The authorities introduced the Japanese Shinto religion with a vengeance. Koreans were required to worship at Shinto shrines.

This issue divided Christians into pragmatic and principled camps. Thousands of pastors and believers were arrested, thrashed and tormented by police torturers. Many continued to resist. Some died under torture, but many gave in.

But the ruling which caused the most widespread anguish, for it touched all Koreans, was a Japanese requirement that they change their names.

This instruction went into law in February 1940, the 2,600th anniversary of the mythical Emperor Jimmu's founding of Japan.

Although officially voluntary, low-level officials forced people to switch their family names if they wanted to go to school, register their names anywhere (marriage, for example), buy or sell land, or apply for work.

(For those old enough to remember, this was an ironic echo of an earlier proclamation. In 1911, the government banned ethnic Koreans from taking Japanese names because they wanted to know who was who. Koreans who had adopted Japanese names were ordered to re-register under their old ones.)

After this decree went out, all around the country, Koreans lined up outside police stations and government offices to register their new Japanese names.

They could take either the Japanese version of their Korean surname or a completely new Japanese surname. They were not allowed to register the Japanese version of a different Korean surname.

At schools, the new names were offered up to the emperor in Shinto ceremonies. Many of the elderly, in befuddled resistance, refused to choose and had names selected for them.

For a people who could trace their male ancestry back centuries and whose fundamental sense of meaning in life derived from the imperative to continue their lineage, this was the final subjugation.

For generations, a destitute Korean father above the slave caste had at least been able to bestow his name on his child. Now even that was taken away.

Many Koreans submitted their new names for registration wearing black armbands and went afterwards to pray at their ancestral tombs.

Parents begged their bewildered children to forgive them, and a new generation of nationalists discovered themselves in the crucible of their parents' misery.

In an autobiographical collection of stories "Lost Names: Scenes from a Korean Boyhood," the writer Richard E. Kim describes how, as a young boy, he went with his father to register their new family name, Iwamoto:

The long line of people is still standing outside, hunched and huddled, rubbing their ears and faces, stamping their feet in the snow. My father pauses for a moment on the steps, one arm around my shoulders, and says:

"Look."

Afraid, bewildered, and cold, I look up at his face and see tears in his eyes.

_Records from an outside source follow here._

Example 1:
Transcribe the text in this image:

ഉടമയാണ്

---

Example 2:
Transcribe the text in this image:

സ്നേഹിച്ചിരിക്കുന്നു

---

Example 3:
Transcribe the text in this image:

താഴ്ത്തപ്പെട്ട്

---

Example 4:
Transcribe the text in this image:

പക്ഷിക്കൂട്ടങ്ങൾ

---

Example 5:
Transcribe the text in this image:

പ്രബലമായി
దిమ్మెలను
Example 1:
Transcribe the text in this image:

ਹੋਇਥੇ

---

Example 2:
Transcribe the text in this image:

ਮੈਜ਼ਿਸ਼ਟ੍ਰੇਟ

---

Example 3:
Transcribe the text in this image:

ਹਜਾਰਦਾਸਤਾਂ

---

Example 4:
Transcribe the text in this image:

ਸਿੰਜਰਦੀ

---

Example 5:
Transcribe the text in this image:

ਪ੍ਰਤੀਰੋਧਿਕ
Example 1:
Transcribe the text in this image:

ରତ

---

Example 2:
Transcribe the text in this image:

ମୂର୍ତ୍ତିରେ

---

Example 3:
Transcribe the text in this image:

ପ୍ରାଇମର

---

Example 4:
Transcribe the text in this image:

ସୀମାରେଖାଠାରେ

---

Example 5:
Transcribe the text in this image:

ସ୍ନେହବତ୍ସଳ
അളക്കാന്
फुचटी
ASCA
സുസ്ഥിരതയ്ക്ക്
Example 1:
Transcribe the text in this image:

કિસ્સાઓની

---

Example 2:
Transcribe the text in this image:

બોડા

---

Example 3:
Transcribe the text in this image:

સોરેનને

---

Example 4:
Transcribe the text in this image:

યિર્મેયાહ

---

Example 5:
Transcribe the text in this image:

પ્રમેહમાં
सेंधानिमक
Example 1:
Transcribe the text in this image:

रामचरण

"Take a good look at all of this," he whispers. "Remember it. Don't ever forget this day."

Some people resisted and not necessarily because they were anti-Japanese. Most notably, Hong Sa-ik, a general in the Japanese army, came under pressure but kept his Korean name. (Hong ran the POW camps in the Philippines and was the most senior of the 23 Koreans executed by the Allies after World War II for war crimes.)

By 1944, around 84 percent of the population had registered Japanese family names.

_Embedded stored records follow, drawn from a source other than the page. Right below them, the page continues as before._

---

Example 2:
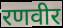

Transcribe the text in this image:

रणवीर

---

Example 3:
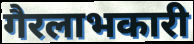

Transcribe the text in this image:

गैरलाभकारी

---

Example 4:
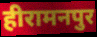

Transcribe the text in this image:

हीरामनपुर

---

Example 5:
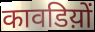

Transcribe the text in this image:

कावडिय़ों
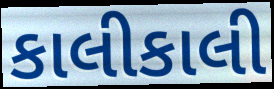
કાલીકાલી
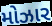
મોઝાર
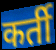
कर्ती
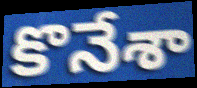
కొనేశా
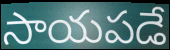
సాయపడే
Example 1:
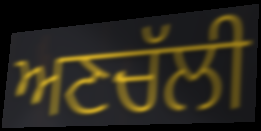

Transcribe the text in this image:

ਅਣਚੱਲੀ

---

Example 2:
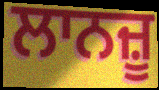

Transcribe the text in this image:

ਲਾਨਜ਼ੂ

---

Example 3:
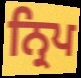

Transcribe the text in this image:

ਨ੍ਰਿਪ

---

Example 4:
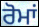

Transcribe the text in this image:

ਰੋਮਾਂ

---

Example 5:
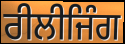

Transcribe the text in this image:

ਰੀਲੀਜਿੰਗ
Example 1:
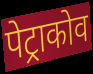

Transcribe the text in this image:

पेट्राकोव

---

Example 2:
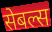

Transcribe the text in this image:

सेबल्स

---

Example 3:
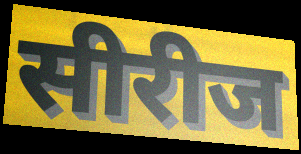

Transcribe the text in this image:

सीरीज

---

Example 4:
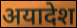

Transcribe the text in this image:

अयादेश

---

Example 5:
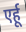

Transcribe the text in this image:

एर्हू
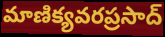
మాణిక్యవరప్రసాద్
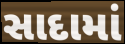
સાદામાં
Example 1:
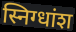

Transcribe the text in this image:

स्निग्धांश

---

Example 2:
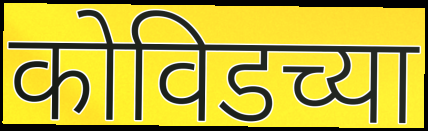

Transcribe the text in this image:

कोविडच्या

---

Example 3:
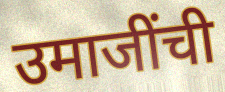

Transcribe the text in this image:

उमाजींची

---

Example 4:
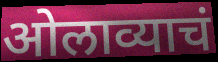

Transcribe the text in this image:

ओलाव्याचं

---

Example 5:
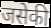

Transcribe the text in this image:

जसेकी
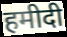
हमीदी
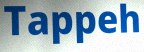
Tappeh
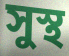
সুস্থ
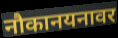
नौकानयनावर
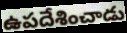
ఉపదేశించాడు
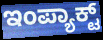
ಇಂಪ್ಯಾಕ್ಟ್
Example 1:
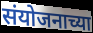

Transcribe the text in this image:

संयोजनाच्या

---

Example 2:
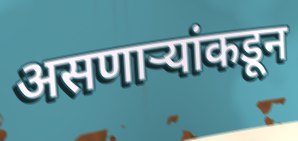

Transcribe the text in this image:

असणाऱ्यांकडून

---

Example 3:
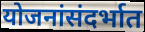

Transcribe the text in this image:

योजनांसंदर्भात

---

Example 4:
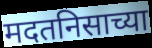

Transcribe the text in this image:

मदतनिसाच्या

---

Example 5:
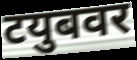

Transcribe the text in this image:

टयुबवर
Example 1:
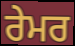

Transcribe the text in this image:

ਰੇਮਰ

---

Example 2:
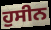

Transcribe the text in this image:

ਹੁਸੀਨ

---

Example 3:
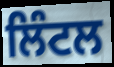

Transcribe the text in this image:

ਲਿੰਟਲ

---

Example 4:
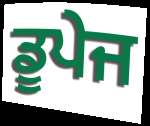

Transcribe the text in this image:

ਡੂਪੇਜ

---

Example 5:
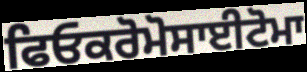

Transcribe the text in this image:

ਫਿਓਕਰੋਮੋਸਾਈਟੋਮਾ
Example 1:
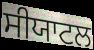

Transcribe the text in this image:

ਸੀਯਾਟਲ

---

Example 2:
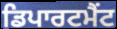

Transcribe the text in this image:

ਡਿਪਾਰਟਮੈਂਟ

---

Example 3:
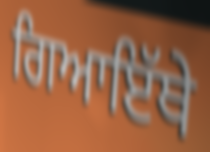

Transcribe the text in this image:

ਗਿਆਇੱਥੇ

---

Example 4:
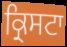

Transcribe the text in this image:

ਕ੍ਰਿਸਟਾ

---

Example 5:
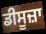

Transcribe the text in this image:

ਡੀਸੂਜ਼ਾ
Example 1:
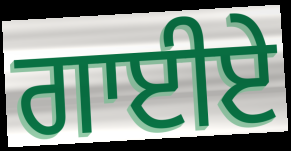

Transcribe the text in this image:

ਗਾਈਏ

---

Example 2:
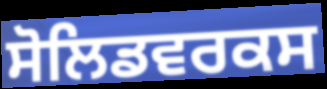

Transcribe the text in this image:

ਸੋਲਿਡਵਰਕਸ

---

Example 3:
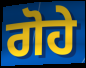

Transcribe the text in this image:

ਗੋਹੇ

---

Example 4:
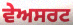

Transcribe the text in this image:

ਵੇਅਸਰਟ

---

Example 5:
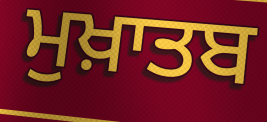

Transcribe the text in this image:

ਮੁਖ਼ਾਤਬ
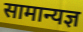
सामान्यज्ञ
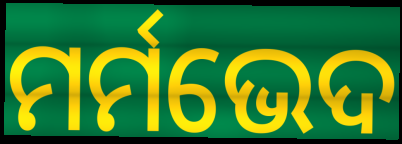
ମର୍ମଭେଦ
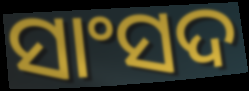
ସାଂସଦ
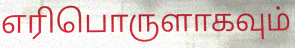
எரிபொருளாகவும்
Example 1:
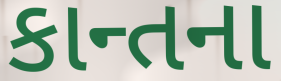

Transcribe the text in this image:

કાન્તના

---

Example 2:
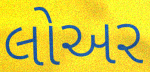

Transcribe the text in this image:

લોઅર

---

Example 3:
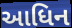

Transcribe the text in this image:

આધિન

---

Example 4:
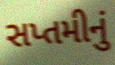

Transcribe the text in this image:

સપ્તમીનું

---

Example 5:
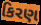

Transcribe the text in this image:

કિરણ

After the Japanese defeat in World War II, the American military government issued a "name restoration order" in October 1946, allowing people to restore their Korean names.

Notable Figures With Japanese Names

Some years ago, former President Kim Dae-jung, created a stir of media criticism when, on a trip to Japan, he telephoned his old teacher and said, "Sir, this is Toyota-san."

When he started at Mokpo Commercial School, Kim was known, by the Japanese pronunciation of his name, as "Kin Dai-choo." In his second year of school, when the nationwide ruling went out requiring Koreans to adopt Japanese names, he became Toyota Hiroshi. This new name was sewn onto his school uniform. Informally, however, the boys still called one other by their Korean names.

Other contemporaries who later became famous were Masao Takagi, who reverted back to Park Chung-hee in 1946 and went on to become the founding father of the Korean economic miracle, and Emoto Ryumei, better known as Moon Sun-myung, the founder of the Unification Church.